Dans l'imagerie de la Grande Guerre, le général Joffre (1852-1931) a bénéficié d'une admiration exceptionnelle, d'un véritable culte, sans doute unique dans l'histoire de la propagande en France. Fils d'un tonnelier de Rivesaltes, le jeune homme entra à l'Ecole polytechnique à 17 ans et en sortit officier du génie. Il accomplit une longue carrière aux colonies, y construisant des voies ferrées, des ponts et des fortifications, ce qui, à première vue, ne le destinait pas vraiment à la fonction suprême dans le conflit qui se préparait avec l'Allemagne. Mais ce bon républicain se retrouva chef d'état-major général en 1911, c'est-à-dire commandant en chef en temps de guerre.
Joffre ne sut prévoir ni l'invasion de la Belgique ni la bataille de frontières du Nord pas plus qu'il ne parvint à élaborer un plan sérieux d'offensive contre la Lorraine allemande en 1914. Mais il remporta, in extremis, la bataille de la Marne et ce titre allait suffire à lui assurer une gloire éternelle. Ce gros homme, à la moustache blanche, toujours d'un calme inébranlable, inspirait confiance, rassurait un peuple traumatisé par les revers successifs et une guerre qui n'en finissait pas. On en fit donc un héros national, digne héritier de Jeanne d'Arc et de Napoléon.
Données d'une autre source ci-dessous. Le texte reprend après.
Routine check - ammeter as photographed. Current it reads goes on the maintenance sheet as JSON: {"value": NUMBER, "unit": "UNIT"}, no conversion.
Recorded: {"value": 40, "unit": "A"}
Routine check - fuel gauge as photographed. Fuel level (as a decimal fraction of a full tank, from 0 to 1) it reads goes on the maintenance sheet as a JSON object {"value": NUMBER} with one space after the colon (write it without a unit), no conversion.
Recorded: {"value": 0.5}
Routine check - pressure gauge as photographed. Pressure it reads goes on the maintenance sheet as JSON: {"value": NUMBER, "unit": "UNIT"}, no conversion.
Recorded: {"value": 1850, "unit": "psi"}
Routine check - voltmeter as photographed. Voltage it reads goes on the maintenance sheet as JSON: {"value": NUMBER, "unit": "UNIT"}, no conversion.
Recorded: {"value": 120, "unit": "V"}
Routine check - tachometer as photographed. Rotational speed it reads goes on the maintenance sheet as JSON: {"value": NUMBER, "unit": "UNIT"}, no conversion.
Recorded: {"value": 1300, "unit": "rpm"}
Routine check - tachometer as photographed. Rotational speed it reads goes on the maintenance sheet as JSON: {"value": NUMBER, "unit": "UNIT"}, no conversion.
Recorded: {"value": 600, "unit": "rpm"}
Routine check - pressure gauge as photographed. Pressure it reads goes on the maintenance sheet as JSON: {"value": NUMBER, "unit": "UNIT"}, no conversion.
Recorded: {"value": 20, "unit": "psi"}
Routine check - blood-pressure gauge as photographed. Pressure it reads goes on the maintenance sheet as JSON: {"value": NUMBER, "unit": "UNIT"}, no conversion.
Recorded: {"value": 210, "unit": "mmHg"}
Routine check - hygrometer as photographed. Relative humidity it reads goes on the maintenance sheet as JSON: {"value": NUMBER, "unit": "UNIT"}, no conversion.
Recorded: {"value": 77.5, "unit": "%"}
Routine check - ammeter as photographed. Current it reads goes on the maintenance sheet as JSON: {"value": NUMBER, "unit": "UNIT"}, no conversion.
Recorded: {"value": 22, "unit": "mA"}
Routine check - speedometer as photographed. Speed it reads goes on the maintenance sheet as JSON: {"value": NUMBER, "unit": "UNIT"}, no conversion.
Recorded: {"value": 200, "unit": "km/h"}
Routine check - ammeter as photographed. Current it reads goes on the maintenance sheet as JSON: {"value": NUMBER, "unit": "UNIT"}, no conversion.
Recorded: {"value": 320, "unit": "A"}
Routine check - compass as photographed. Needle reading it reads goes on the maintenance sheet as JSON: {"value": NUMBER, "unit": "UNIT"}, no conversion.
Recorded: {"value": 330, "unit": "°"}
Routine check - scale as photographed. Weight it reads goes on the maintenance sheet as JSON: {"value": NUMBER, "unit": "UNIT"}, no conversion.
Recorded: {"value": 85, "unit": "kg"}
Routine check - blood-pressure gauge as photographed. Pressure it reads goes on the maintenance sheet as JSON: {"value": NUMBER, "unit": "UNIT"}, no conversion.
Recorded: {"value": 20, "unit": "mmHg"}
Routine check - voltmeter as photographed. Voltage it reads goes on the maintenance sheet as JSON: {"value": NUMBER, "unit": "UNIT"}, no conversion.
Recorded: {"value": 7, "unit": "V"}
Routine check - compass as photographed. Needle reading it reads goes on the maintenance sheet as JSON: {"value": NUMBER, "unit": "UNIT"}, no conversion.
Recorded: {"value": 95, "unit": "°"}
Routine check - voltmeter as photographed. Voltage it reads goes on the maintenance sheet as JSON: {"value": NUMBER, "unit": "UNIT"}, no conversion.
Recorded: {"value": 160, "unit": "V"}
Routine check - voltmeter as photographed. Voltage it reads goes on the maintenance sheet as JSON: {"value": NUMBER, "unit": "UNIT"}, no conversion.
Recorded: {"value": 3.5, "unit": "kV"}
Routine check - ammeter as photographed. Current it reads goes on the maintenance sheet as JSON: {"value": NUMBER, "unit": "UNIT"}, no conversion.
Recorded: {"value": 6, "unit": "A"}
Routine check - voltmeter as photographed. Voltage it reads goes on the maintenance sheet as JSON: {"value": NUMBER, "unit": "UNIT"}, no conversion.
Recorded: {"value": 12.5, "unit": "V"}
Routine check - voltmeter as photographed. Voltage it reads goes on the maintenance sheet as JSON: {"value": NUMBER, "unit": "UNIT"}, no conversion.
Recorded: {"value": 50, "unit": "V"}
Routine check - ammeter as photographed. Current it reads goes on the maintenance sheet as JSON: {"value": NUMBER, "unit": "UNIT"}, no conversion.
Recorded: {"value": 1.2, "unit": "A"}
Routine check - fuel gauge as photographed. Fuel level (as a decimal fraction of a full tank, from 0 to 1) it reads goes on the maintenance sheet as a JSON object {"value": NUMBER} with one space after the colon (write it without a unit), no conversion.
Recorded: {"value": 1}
Notre Joffre devint aussi J'offre la Victoire et on alla jusqu'à le comparer à Dieu le Père puisqu'il eut droit à un Credo et même à un Pater :
"Notre Père Joffre qui êtes au front,
Que votre Nom soit sanctifié,
Que la Victoire arrive..."
Cette image populaire entretint la confiance des Français, soutint leur moral et, malgré l'éviction du prétendu grand stratège en décembre 1916, le culte du héros persista bien au-delà de la victoire de 1918.